Records contained in a dataset
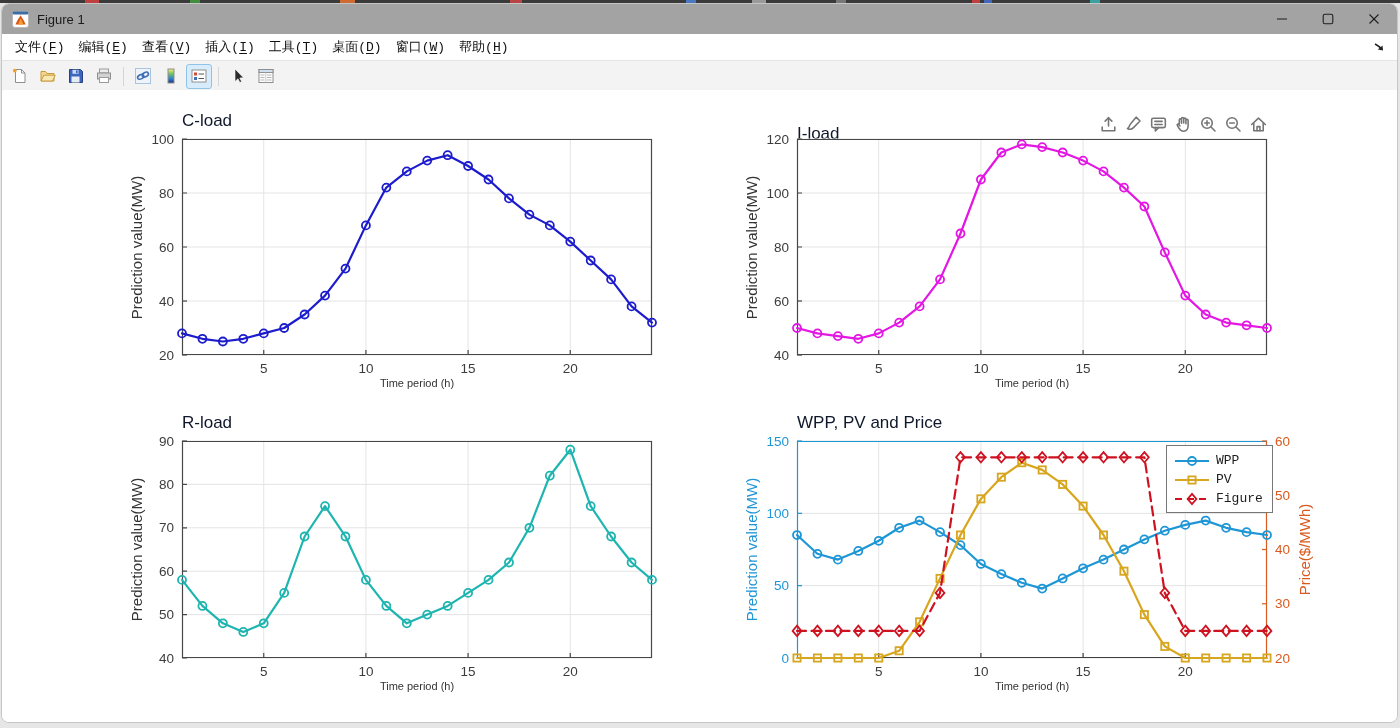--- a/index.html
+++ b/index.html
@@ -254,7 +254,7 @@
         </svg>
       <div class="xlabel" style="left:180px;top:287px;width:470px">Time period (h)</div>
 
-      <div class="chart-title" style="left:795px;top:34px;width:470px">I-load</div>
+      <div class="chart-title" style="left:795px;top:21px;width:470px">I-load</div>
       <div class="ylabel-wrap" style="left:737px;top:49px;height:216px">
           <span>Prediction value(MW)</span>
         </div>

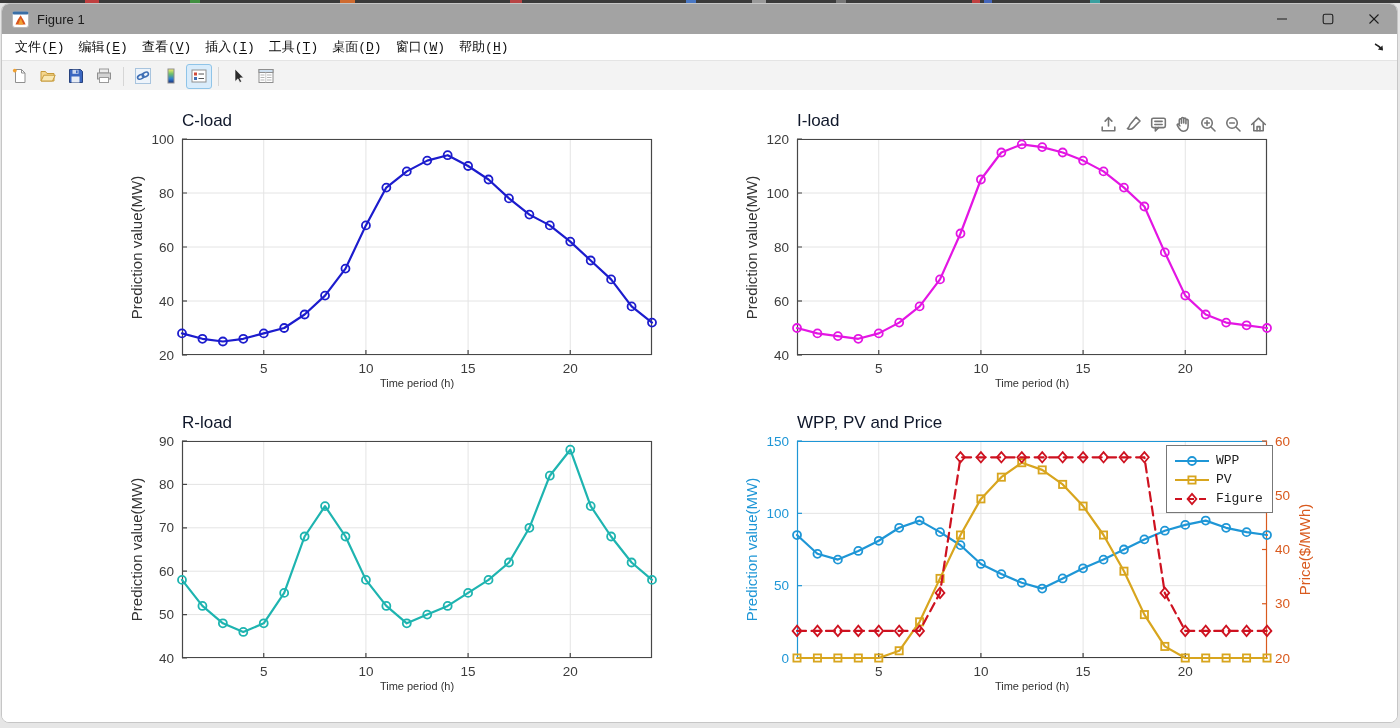--- a/index.html
+++ b/index.html
@@ -38,7 +38,7 @@
   
   .legend{position:absolute;background:#fff;border:1px solid #777;padding:5px 9px 4px 7px;z-index:5;}
   .legend-row{display:flex;align-items:center;gap:6px;height:19px;}
-  .legend-row span{font-size:13px;color:#1d1d1d;font-family:Liberation Mono, monospace;}
+  .legend-row span{font-size:13px;color:#1d1d1d;}
   
   .ax-toolbar{position:absolute;display:flex;gap:1px;align-items:center;}
   .ax-btn{width:24px;height:24px;display:flex;align-items:center;justify-content:center;background:transparent;border:none;padding:0;}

Task objective:
The response should consist of the entries above, given again exactly and free of pictures.

Solution for this problem:
--- a/index.html
+++ b/index.html
@@ -254,7 +254,7 @@
         </svg>
       <div class="xlabel" style="left:180px;top:287px;width:470px">Time period (h)</div>
 
-      <div class="chart-title" style="left:795px;top:34px;width:470px">I-load</div>
+      <div class="chart-title" style="left:795px;top:21px;width:470px">I-load</div>
       <div class="ylabel-wrap" style="left:737px;top:49px;height:216px">
           <span>Prediction value(MW)</span>
         </div>

--- a/index.html
+++ b/index.html
@@ -38,7 +38,7 @@
   
   .legend{position:absolute;background:#fff;border:1px solid #777;padding:5px 9px 4px 7px;z-index:5;}
   .legend-row{display:flex;align-items:center;gap:6px;height:19px;}
-  .legend-row span{font-size:13px;color:#1d1d1d;font-family:Liberation Mono, monospace;}
+  .legend-row span{font-size:13px;color:#1d1d1d;}
   
   .ax-toolbar{position:absolute;display:flex;gap:1px;align-items:center;}
   .ax-btn{width:24px;height:24px;display:flex;align-items:center;justify-content:center;background:transparent;border:none;padding:0;}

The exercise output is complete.